# WHAT TO DO
According to the bug report, which firmware version was used to reproduce the issue?

# GIVEN TEXT
.....

Used latest FW and able to reproduce the issue

ENV:

FW: fips910/b0215b_1808.910

Host Kernel: 4.15.0-5.dev.git33f711f.el7.centos.ppc64le
lscpu
Architecture:          ppc64le
Byte Order:            Little Endian
CPU(s):                128
On-line CPU(s) list:   0-127
Thread(s) per core:    4
Core(s) per socket:    16
Socket(s):             2
NUMA node(s):          2
Model:                 2.0 (pvr 004e 1200)
Model name:            POWER9 (raw), altivec supported
CPU max MHz:           3800.0000
CPU min MHz:           2300.0000
Hypervisor vendor:     (null)
Virtualization type:   full
L1d cache:             32K
L1i cache:             32K
L2 cache:              512K
L3 cache:              10240K
NUMA node0 CPU(s):     0-63
NUMA node8 CPU(s):     64-127

# cat /proc/cmdline 
root=/dev/mapper/host_os_ltczzj2-root ro console=tty0 rd.lvm.lv=host_os_ltczzj2/root rd.lvm.lv=host_os_ltczzj2/swap LANG=en_US.UTF-8

Steps to reproduce: Just run any avocado guest tests.

python avocado-setup.py  --run-suite guest_cpu --guest-os HostOS.ppc64le --no-download
00:22:56 INFO    : Check for environment
00:22:56 INFO    : Creating temporary mux dir
00:23:06 INFO    : 
00:23:06 INFO    : Running Guest Tests Suite cpu
00:23:06 INFO    : Running: /usr/bin/avocado run --vt-type libvirt --vt-config /home/sath/avocado-fvt-wrapper/data/avocado-vt/backends/libvirt/cfg/cpu.cfg                 --force-job-id d40eec16791f17cf5a0b3f0de03d2ab04da7a2d3  --vt-only-filter                                             "HostOS.ppc64le" --job-results-dir /home/sath/avocado-fvt-wrapper/results
JOB ID     : d40eec16791f17cf5a0b3f0de03d2ab04da7a2d3
JOB LOG    : /home/sath/avocado-fvt-wrapper/results/job-2018-02-19T00.23-d40eec1/job.log
 (001/853) guest_import.qemu.qcow2.virtio_scsi.smp2.virtio_net.Guest.HostOS.ppc64le.powerkvm-qemu.unattended_install.import.import.default_install.aio_native: -
Message from syslogd@ltczzj2 at Feb 19 00:24:14 ...

.....

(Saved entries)
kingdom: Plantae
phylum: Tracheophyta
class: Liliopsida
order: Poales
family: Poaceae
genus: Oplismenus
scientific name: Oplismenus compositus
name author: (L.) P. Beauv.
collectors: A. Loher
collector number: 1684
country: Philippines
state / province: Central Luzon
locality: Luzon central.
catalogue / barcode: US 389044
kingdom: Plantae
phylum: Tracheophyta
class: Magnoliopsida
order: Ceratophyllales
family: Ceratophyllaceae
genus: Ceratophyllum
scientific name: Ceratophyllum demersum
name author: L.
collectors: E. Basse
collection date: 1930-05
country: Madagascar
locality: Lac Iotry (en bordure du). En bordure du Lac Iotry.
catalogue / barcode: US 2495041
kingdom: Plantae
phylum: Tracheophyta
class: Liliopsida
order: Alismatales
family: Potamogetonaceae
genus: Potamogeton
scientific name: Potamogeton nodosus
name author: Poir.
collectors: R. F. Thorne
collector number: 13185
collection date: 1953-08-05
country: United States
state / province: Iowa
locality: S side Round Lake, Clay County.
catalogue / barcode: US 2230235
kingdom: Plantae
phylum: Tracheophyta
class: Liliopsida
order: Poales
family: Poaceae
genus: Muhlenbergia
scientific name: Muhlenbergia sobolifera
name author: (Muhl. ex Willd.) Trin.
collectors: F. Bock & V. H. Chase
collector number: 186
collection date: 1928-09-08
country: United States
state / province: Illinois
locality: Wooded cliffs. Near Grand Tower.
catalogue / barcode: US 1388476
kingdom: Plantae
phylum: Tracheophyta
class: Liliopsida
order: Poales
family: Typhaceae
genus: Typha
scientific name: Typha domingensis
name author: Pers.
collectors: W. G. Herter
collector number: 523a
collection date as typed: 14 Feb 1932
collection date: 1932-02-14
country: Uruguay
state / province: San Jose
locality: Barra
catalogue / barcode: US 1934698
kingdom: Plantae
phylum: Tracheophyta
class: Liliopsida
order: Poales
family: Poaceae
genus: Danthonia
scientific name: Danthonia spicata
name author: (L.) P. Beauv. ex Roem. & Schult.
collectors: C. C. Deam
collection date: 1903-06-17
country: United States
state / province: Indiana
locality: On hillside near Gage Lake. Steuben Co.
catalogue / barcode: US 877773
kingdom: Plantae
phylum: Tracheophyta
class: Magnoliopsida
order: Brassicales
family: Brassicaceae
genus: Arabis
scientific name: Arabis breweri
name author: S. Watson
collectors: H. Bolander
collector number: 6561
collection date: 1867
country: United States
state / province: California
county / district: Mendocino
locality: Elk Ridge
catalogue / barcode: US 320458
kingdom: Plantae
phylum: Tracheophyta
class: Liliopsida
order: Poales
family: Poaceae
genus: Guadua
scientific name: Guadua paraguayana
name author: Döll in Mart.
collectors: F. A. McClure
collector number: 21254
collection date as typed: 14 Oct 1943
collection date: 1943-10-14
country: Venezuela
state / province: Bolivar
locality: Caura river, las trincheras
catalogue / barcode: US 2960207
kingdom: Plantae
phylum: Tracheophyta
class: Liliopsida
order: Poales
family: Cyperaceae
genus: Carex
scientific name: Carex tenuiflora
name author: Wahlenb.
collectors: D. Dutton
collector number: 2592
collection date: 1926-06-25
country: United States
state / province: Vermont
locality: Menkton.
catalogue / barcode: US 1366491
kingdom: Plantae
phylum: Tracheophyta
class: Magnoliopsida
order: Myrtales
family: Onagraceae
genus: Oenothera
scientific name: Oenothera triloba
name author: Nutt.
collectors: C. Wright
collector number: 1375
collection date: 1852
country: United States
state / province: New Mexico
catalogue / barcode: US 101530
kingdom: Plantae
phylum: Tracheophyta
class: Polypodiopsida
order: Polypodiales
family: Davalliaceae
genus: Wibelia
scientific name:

.....

# COMPLETED EXERCISE
fips910/b0215b_1808.910